Еще в 1822 году в «Заметках по русской истории XVIII века» молодой, почти юный Пушкин яростно пишет об «аристокрации», — в его словоупотреблении это как раз они, новые и новейшие выскочки, — связывая начало ее торжества с Екатериной, с царицыными не только правилами, но и безобразиями:
«Екатерина знала плутни и грабежи своих любовников, но молчала. Ободренные таковою слабостию, они не знали меры своему корыстолюбию, и самые отдаленные родственники временщика с жадностию пользовались кратким его царствованием. Отселе произошли сии огромные имения вовсе неизвестных фамилий и совершенное отсутствие чести и честности в высшем классе народа. От канцлера до последнего протоколиста все крало и все было продажно. Таким образом развратная государыня развратила свое государство».

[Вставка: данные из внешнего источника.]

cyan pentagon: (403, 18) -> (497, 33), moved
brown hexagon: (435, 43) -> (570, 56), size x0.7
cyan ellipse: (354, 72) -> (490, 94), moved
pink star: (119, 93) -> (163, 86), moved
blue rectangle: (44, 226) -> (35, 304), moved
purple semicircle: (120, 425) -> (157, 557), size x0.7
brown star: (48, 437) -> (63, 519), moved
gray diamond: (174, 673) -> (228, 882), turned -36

К самой Екатерине, к делам ее пушкинское отношение в дальнейшем менялось, но отвращение к временщикам, к «вовсе неизвестным фамилиям» не ослабевало. Наоборот, становилось крепче, ибо обдуманнее. И все отчетливее с годами осознавалась роль тех, кто, по пушкинской мысли, только и был способен реально противостоять — временщикам ли или самому деспотическому правлению, «низкому и дряблому деспотизму». Роль потомственных дворян.
Они казались ему единственным надежным оплотом «чести и честности», а их права, гарантированные потомственностью, — возможностью наилучшим образом исполнить долг перед обществом.
«Что такое дворянство?..»
Риторический этот вопрос, заданный себе самому в предвкушении своего же ответа, — из заметок Пушкина «О дворянстве», набросанных в тридцатые годы и построенных по принципу классического катехизиса: вопрос-ответ, вопрос-ответ; за словом здесь в карман не лезут.

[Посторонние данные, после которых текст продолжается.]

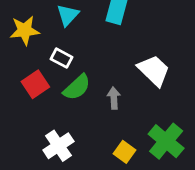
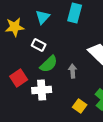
red square: (35, 84) -> (19, 78), moved
white cross: (58, 146) -> (42, 90), moved, turned 30

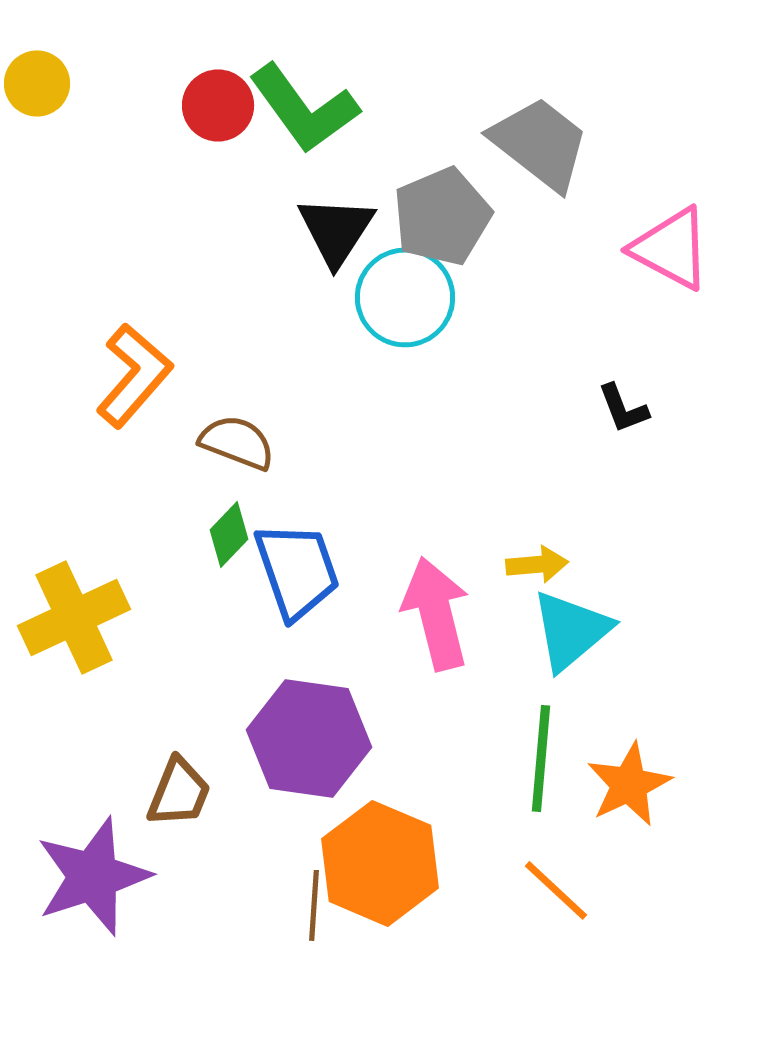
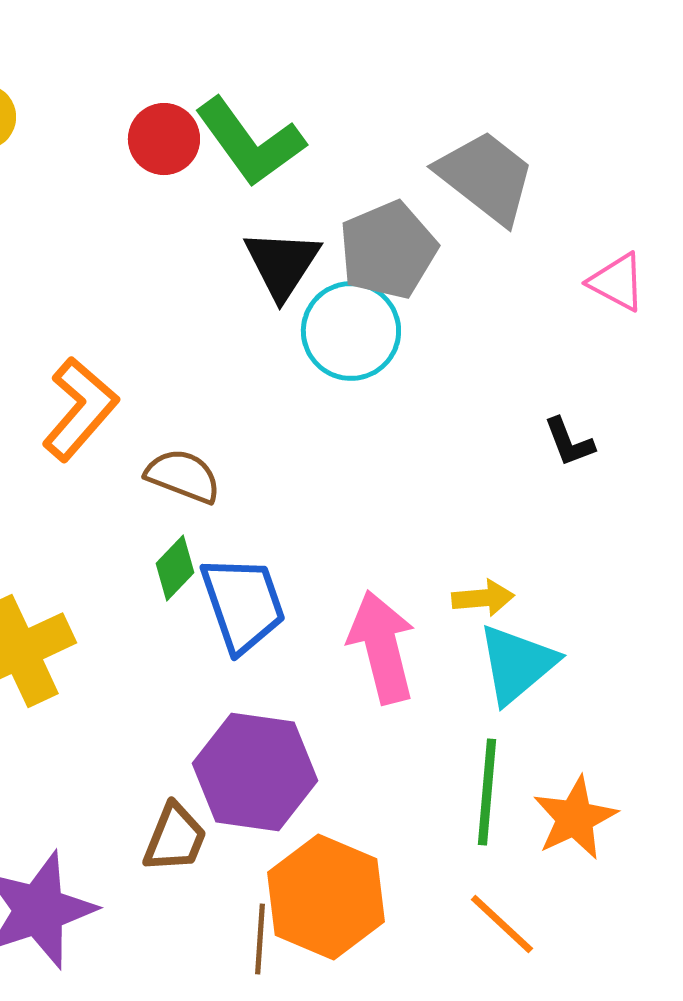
pink triangle: (671, 248) -> (617, 282), size x0.7
brown trapezoid: (179, 792) -> (175, 838), moved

«…Потомственное сословие народа высшее, т. е. награжденное большими преимуществами касательно собственности и частной свободы. Кем? народом или его представителями. С какой целию? с целию иметь мощных защитников или близких ко властям и непосредственных предстателей. Какие люди составляют сие сословие? Люди, которые имеют время заниматься чужими делами…
Чему учится дворянство? Независимости, храбрости, благородству (чести вообще)».